To his left he could see Schwarz’s tank clear to the turret and Schulze’s twenty-foot snorkel tube had just broken the surface of the water. The last exercise of the year had gone off completely successfully. Now the whole Battalion had completed its ‘sea trials’. As the Vulture had commented the day before, “If Doenitz runs out of submarine crews, he knows where he can come looking for them.”1
“All right,” he said to the driver, satisfied that the squadron was surfacing in good order, “take her up between those two big rocks and let’s get back on…”
He broke off suddenly.
To his right a light winked, disappeared momentarily, then came on again. On instinct he kicked the driver on the right shoulder and yelled over the mike: “Head for that light over that big rock at two o’clock. I think somebody’s watching us.”
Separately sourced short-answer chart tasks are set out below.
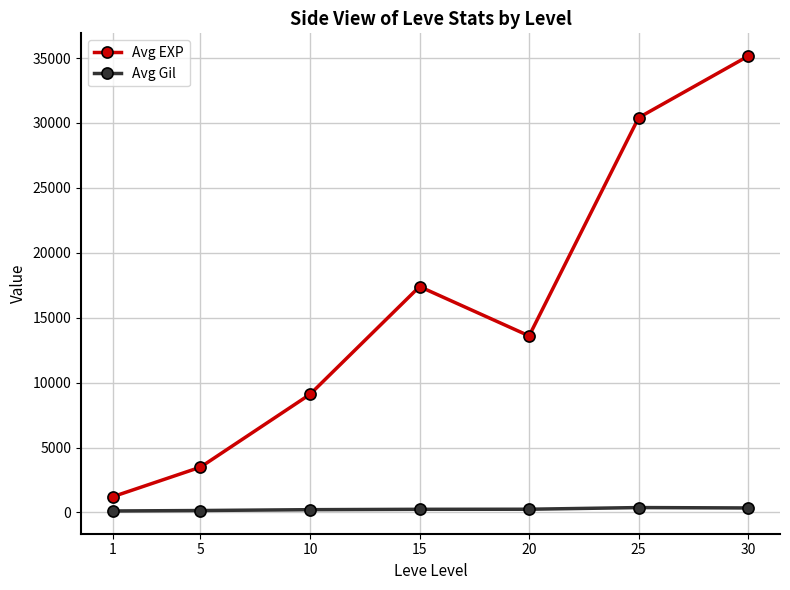

Which series has the largest total across all categories?

Avg EXP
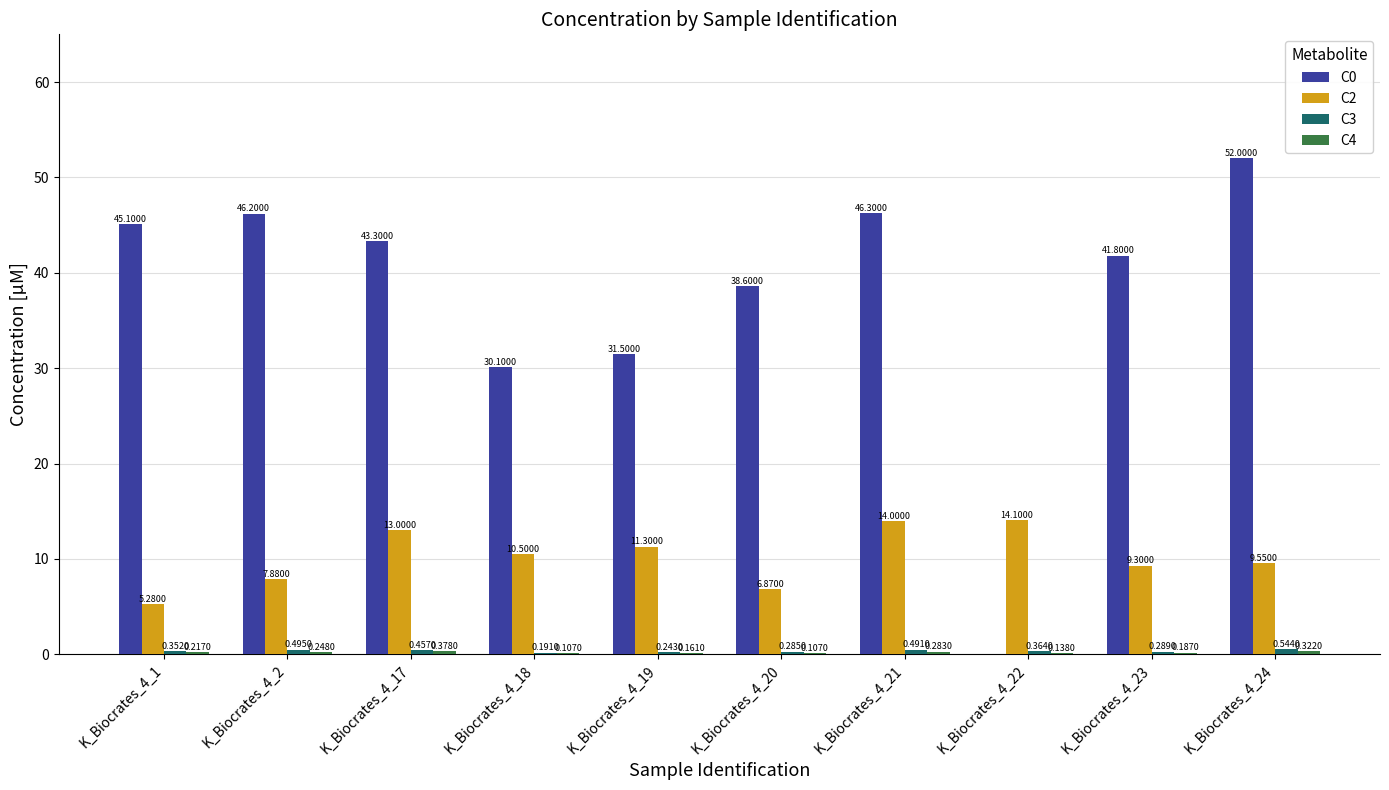

Which series has the widest spread of values?

C0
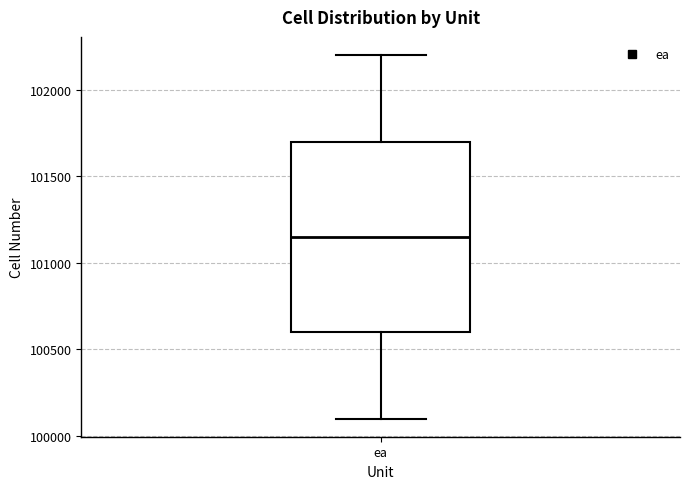

Where does the median line of the box for ea sit on the y-axis? The values are not printed on the chart, so give them approximately, as read against the axis.

101150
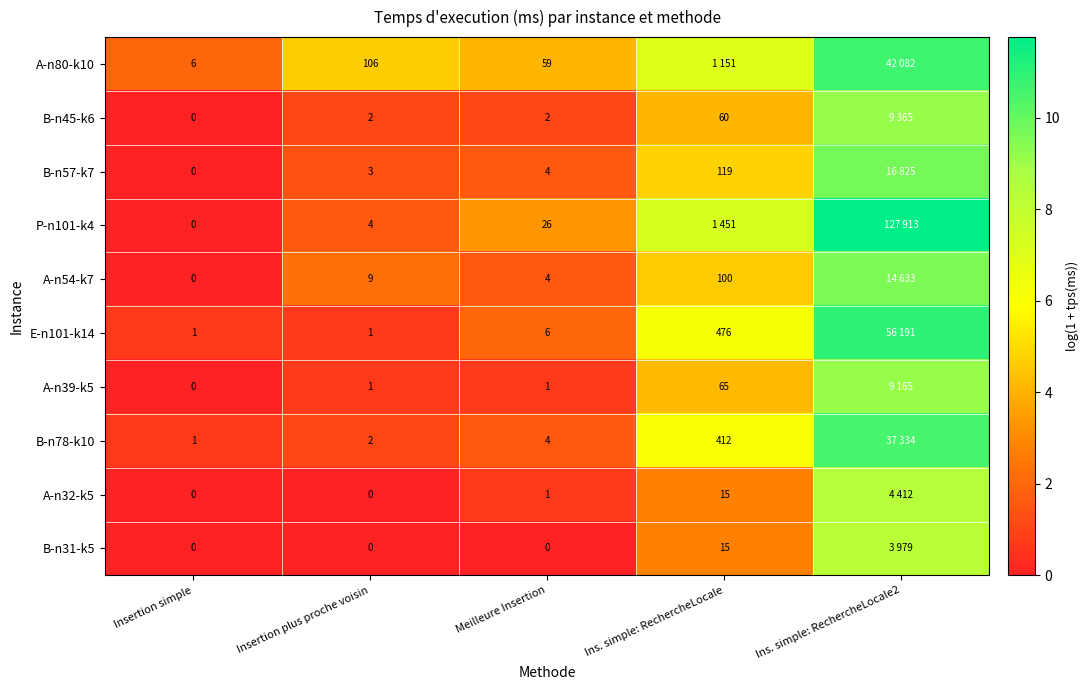

How many data points in B-n31-k5 are above 0?

2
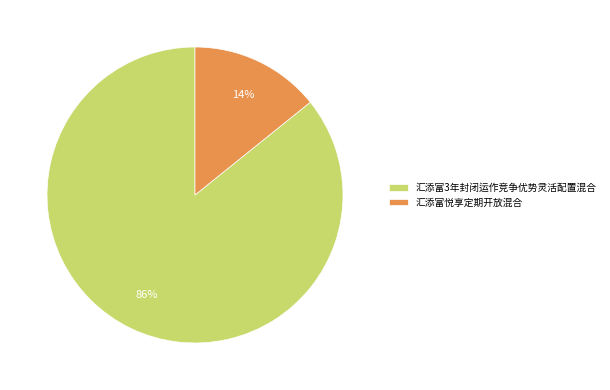

To the nearest percent, what is the difference between the largest and smallest slice percentages?

72%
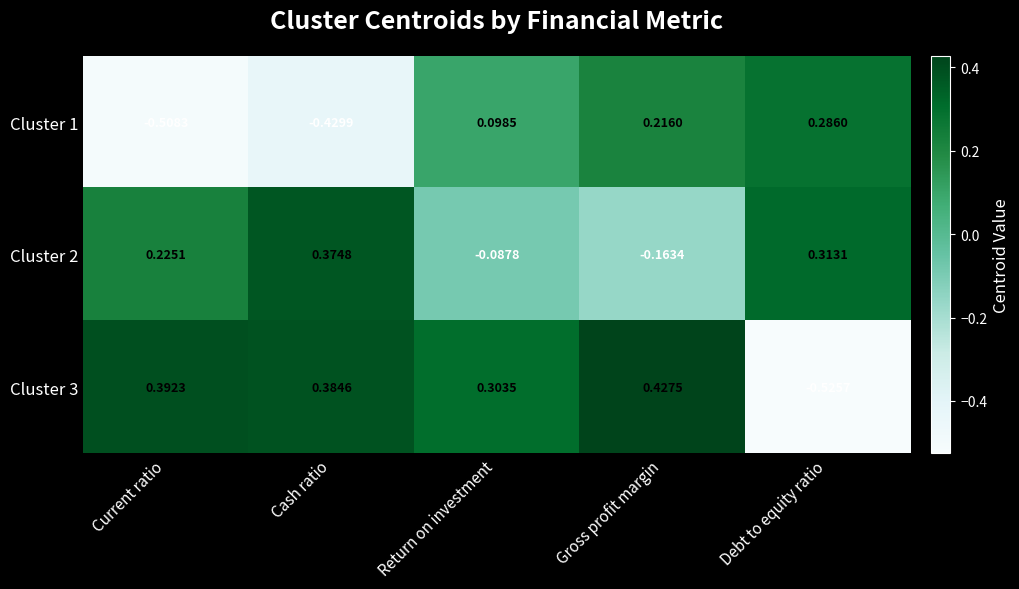

At which label does Cluster 1 first exceed 0?

Return on investment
The driver crashed home a higher gear. The tank lumbered ashore in a shower of wet gravel. Churning up sand, it roared along the beach towards the unknown watcher.
Suddenly the man realized that he had been spotted and von Dodenburg saw him break cover and start running through the sand towards the coastal road.
“Step on it!” he yelled at the driver. “I want to find out what the bastard was doing here!” But the terrain was on the unknown civilian’s side. He dodged in between the dripping boulders and it was difficult for the big tank to follow him without risking throwing a track.
“He’s a smart bastard,” the driver said to himself, sweating over his tiller bars, as he flung the tank from side to side to avoid the boulders.
“He’ll get away if we don’t…” His thoughts were interrupted by the chatter o
f a high-speed machine gun from behind them. Red and white tracer zipped across the beach and the fleeing man flung up his arms. He staggered another couple of steps, then fell flat on his face.
Schwarz’s tank braked to a halt next to von Dodenburg and Schwarz stared at him with blank, crazy eyes. “Have you gone off your shitty head?” von Dodenburg roared. “What the hell use is he to us dead?”
“He would have escaped,” Schwarz said woodenly. “I had to kill him.”
Von Dodenburg dismissed him with an angry wave of his hand. He knew no one would ever penetrate Schwarz’s skull; he lived in a world of his own. He turned his attention to the dead civilian again. “Find anything, Schulze?” he said to the big Hamburger, who was kneeling at his side. “His identity card makes him out to be a Jean Goudsmit, student, but he must have thought the sword mightier than the pen,” Schulze laughed.
“What do you mean?”
“This.” Schulze held up a pistol, its butt wet with the dead man’s blood. “Wehrmacht issue, sir.”
Von Dodenburg took the Luger and looked at it curiously. It was the standard issue to senior NCOs and officers. “He’s obviously one of those terrorists the British are paying to annoy us,” he said.
“And look at these, sir!” It was the youth whose balls had been twisted by Metzger at the unarmed combat session. “I found them behind the boulder. He must have dropped them.”
The young soldier handed him a pair of binoculars. “This is what must have reflected in the sun,” von Dodenburg said to no one in particular. “Now why the devil was he watching us?”
Schulze pointed to the arrow, clearly engraved on the binoculars’ side. “Tommy equipment, sir. The Tommies have that arrow on all their gear. I’ve seen it before.” He took them out of von Dodenburg’s hand. “And look at the date, sir.”
“What about it?”
“It’s August, 1940 – after we’d run the Tommies out of France.”
But in the bustle of preparations for the second Christmas of the war, the incident on the beach was forgotten and the Gestapo men and their colleagues from the Abwehr’s IIIF2 who came to investigate it, disappeared on Christmas Eve without having made any new discoveries.